== Dataset extract
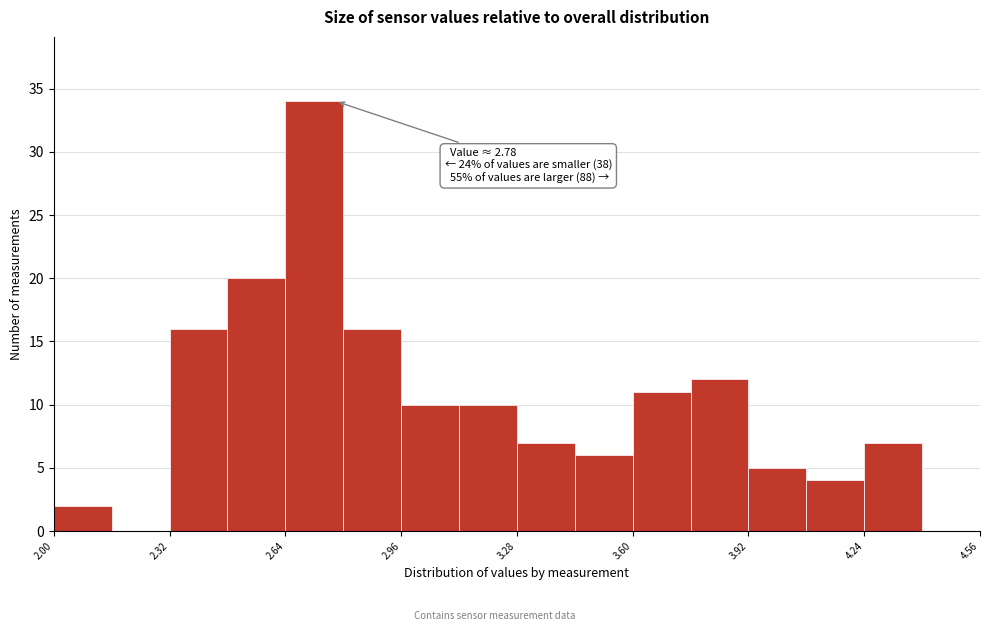

Around what value on the x-axis is the tallest bar? Give the approximate position of its centre, as read against the axis.

2.70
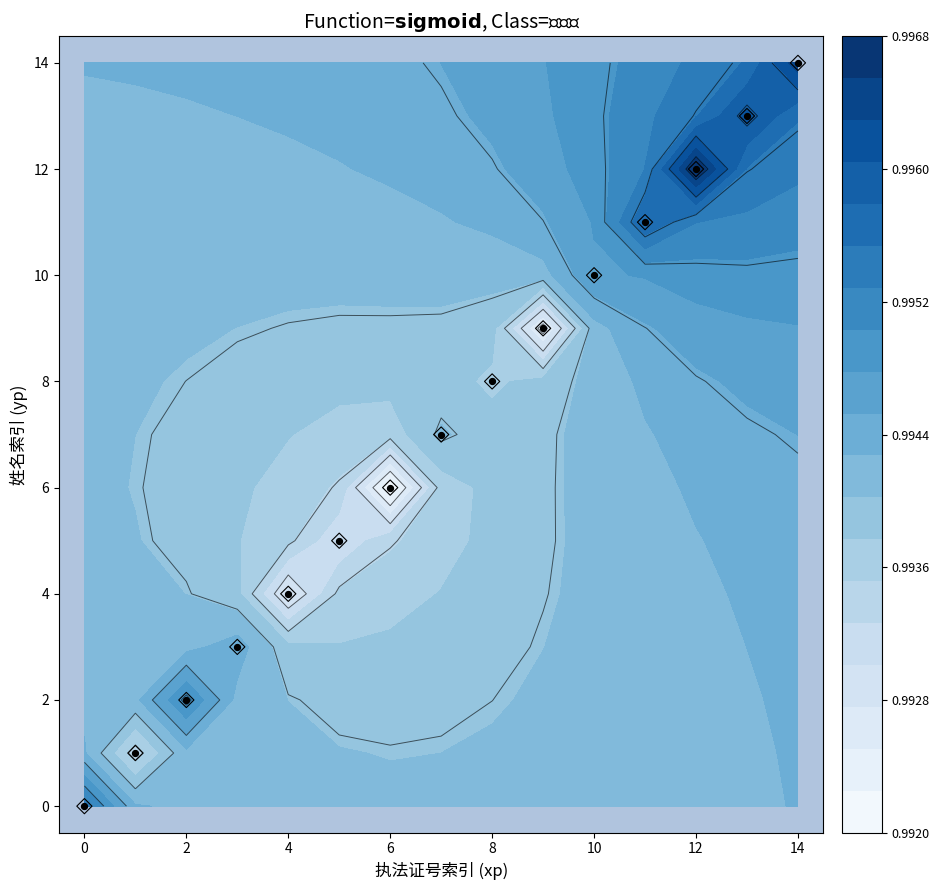

What is the approximate value of 执法人员 at 10, to the nearest 5?

10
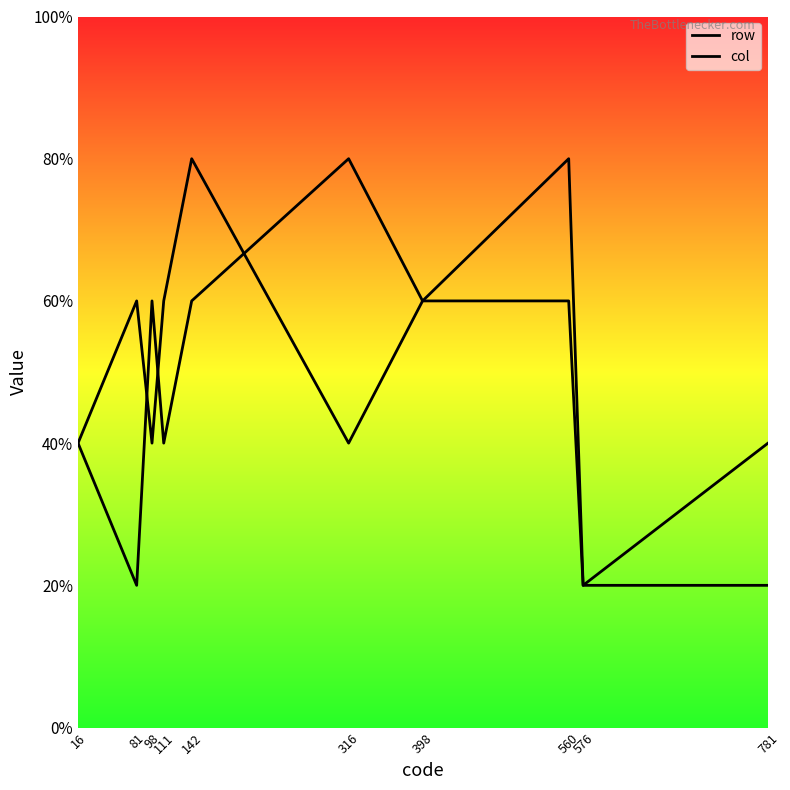

Is it true that col equals 3 at 398?

True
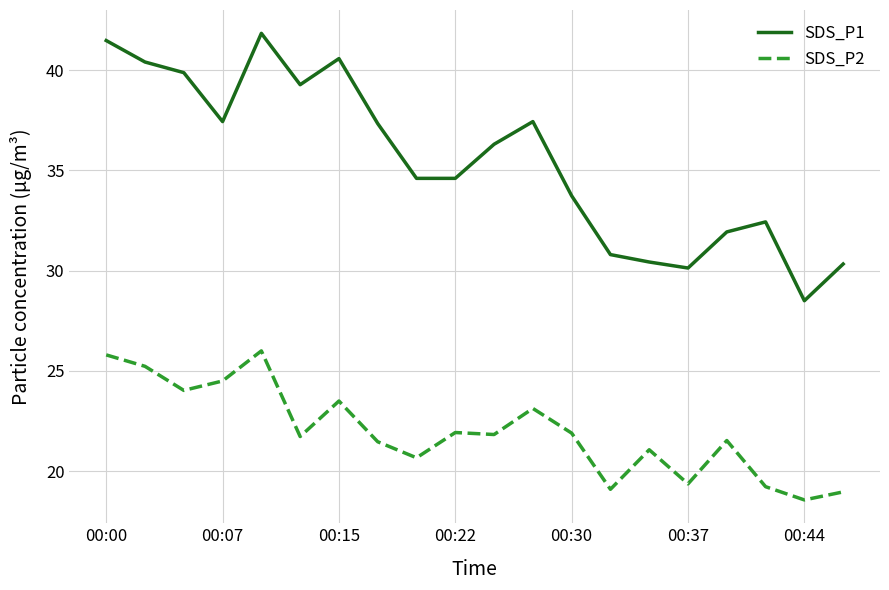

True or false: SDS_P2 and SDS_P1 cross at least once.

False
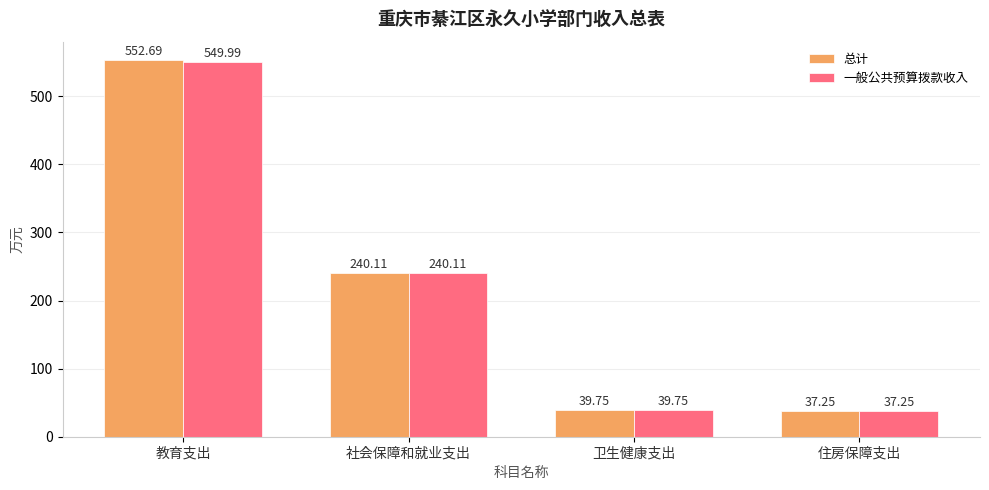

Which category has the highest value in the 一般公共预算拨款收入 series?

教育支出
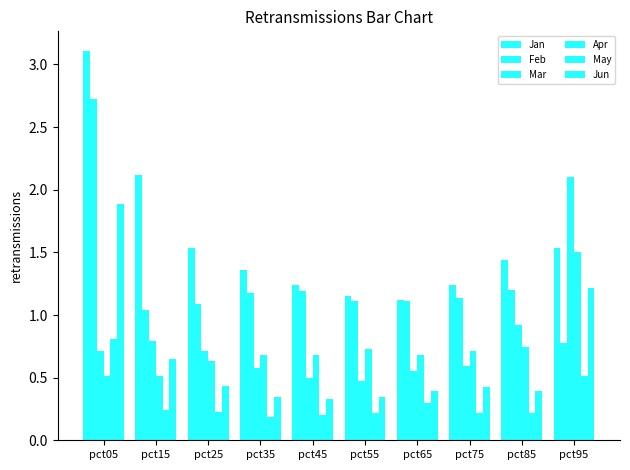

How many Apr values are between 0 and 1?

9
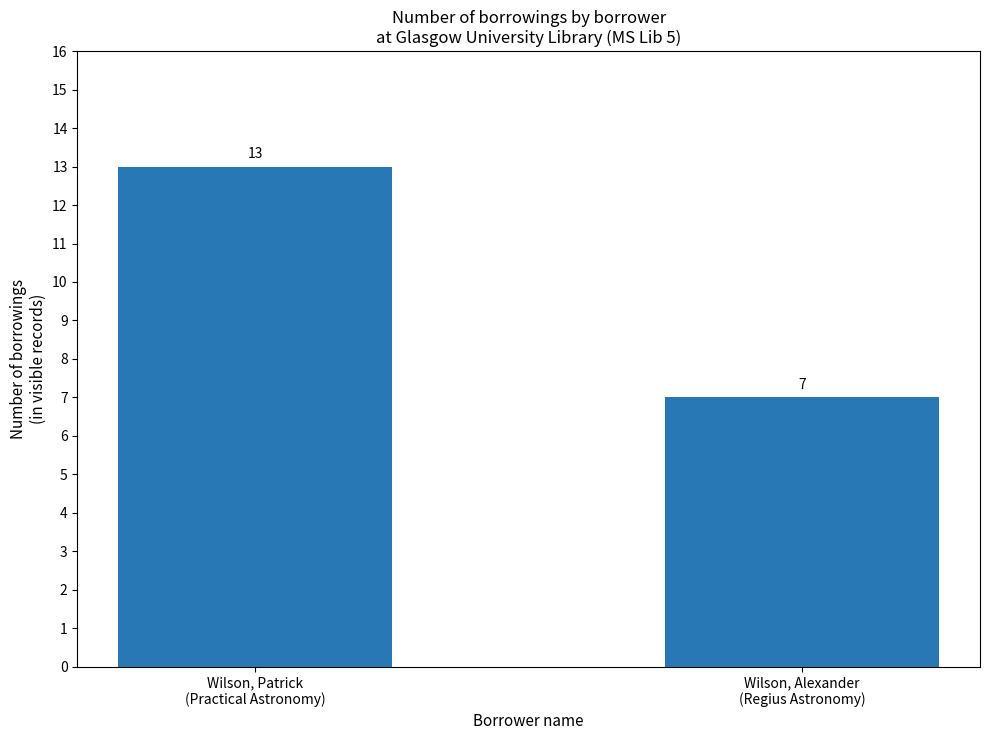

What position from the right is Wilson, Alexander
(Regius Astronomy)?

1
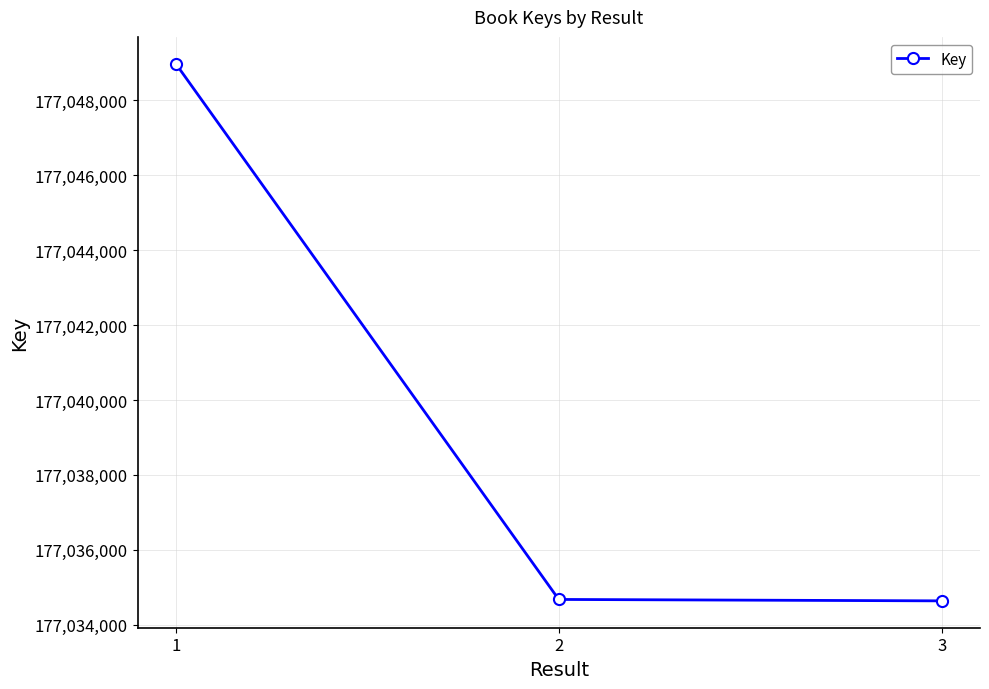

Approximately how many times larger is the value at 3 compared to 1?

1.0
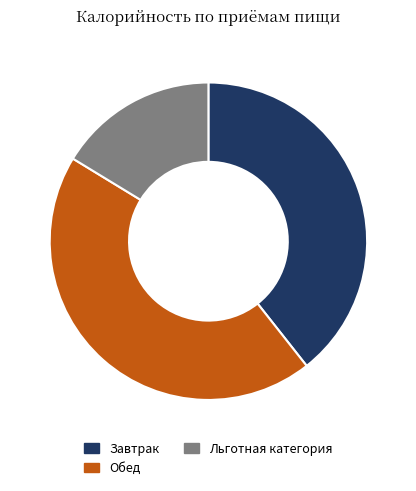

Between Завтрак and Льготная категория, which is larger?

Завтрак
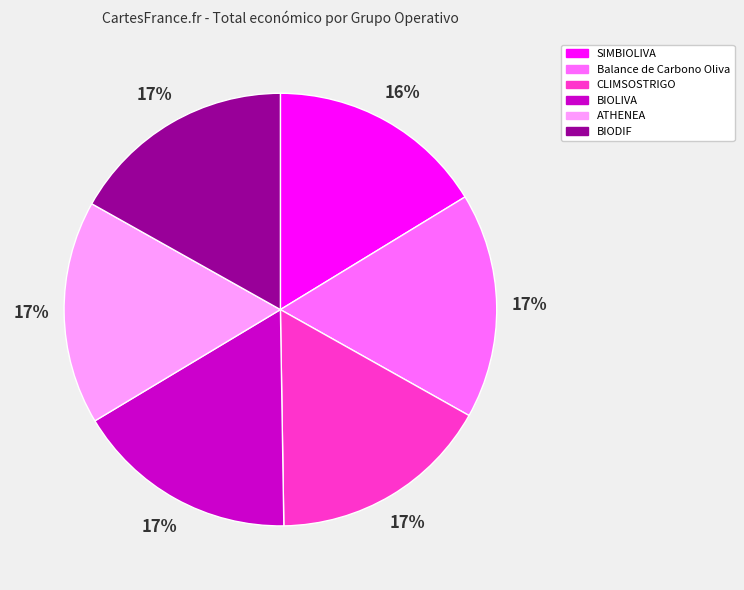

To the nearest percent, what is the combined percentage of BIOLIVA and SIMBIOLIVA?

33%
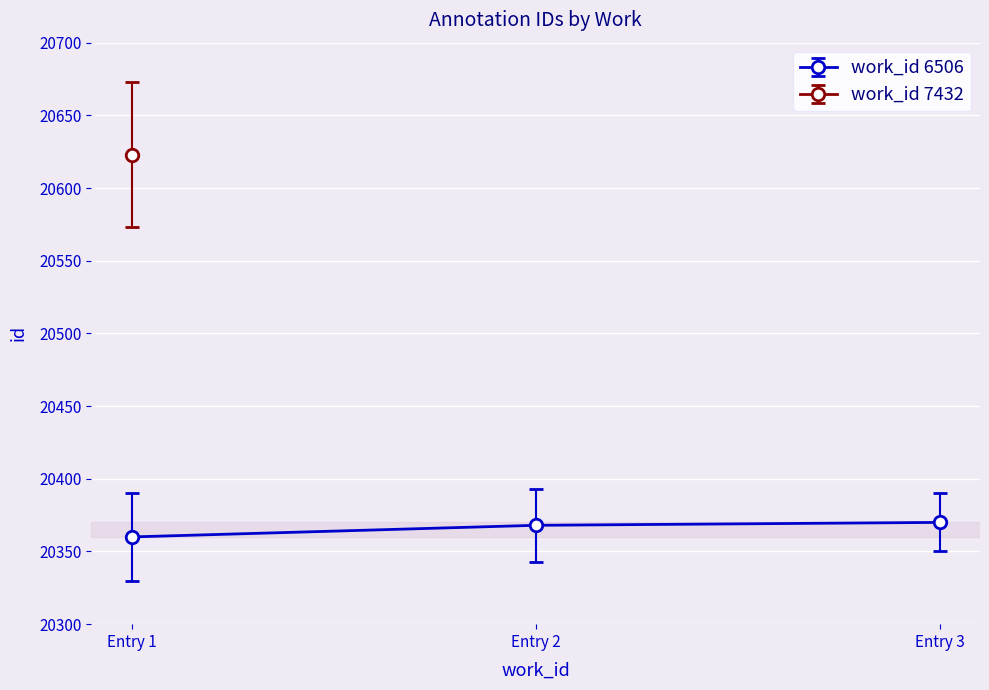

Reading left to right, list all the values displayed in this chart.

Entry 1=20360	Entry 2=20368	Entry 3=20370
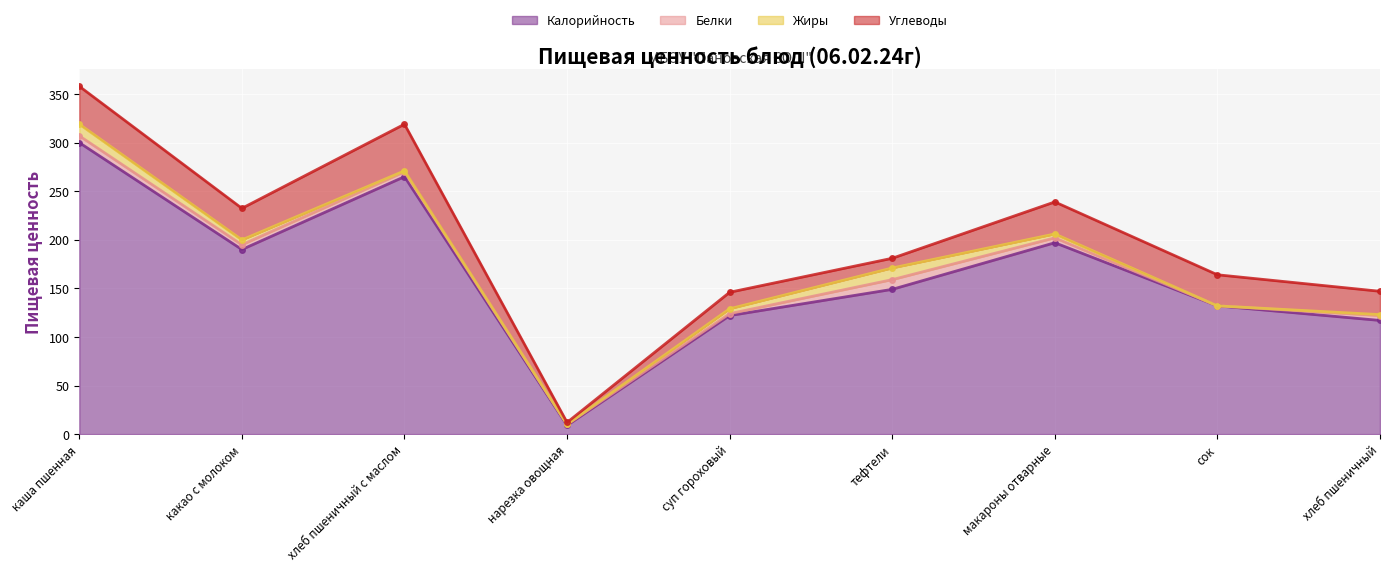

True or false: Белки and Калорийность cross at least once.

False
====
● Task statement: Quote the lines above word for word, leaving out the pictures.

● Solution to this problem:
Around what value on the x-axis is the tallest bar? Give the approximate position of its centre, as read against the axis.

2.70

What is the approximate value of 执法人员 at 10, to the nearest 5?

10

Is it true that col equals 3 at 398?

True

True or false: SDS_P2 and SDS_P1 cross at least once.

False

Which category has the highest value in the 一般公共预算拨款收入 series?

教育支出

How many Apr values are between 0 and 1?

9

What position from the right is Wilson, Alexander
(Regius Astronomy)?

1

Approximately how many times larger is the value at 3 compared to 1?

1.0

Between Завтрак and Льготная категория, which is larger?

Завтрак

To the nearest percent, what is the combined percentage of BIOLIVA and SIMBIOLIVA?

33%

Reading left to right, list all the values displayed in this chart.

Entry 1=20360	Entry 2=20368	Entry 3=20370

True or false: Белки and Калорийность cross at least once.

False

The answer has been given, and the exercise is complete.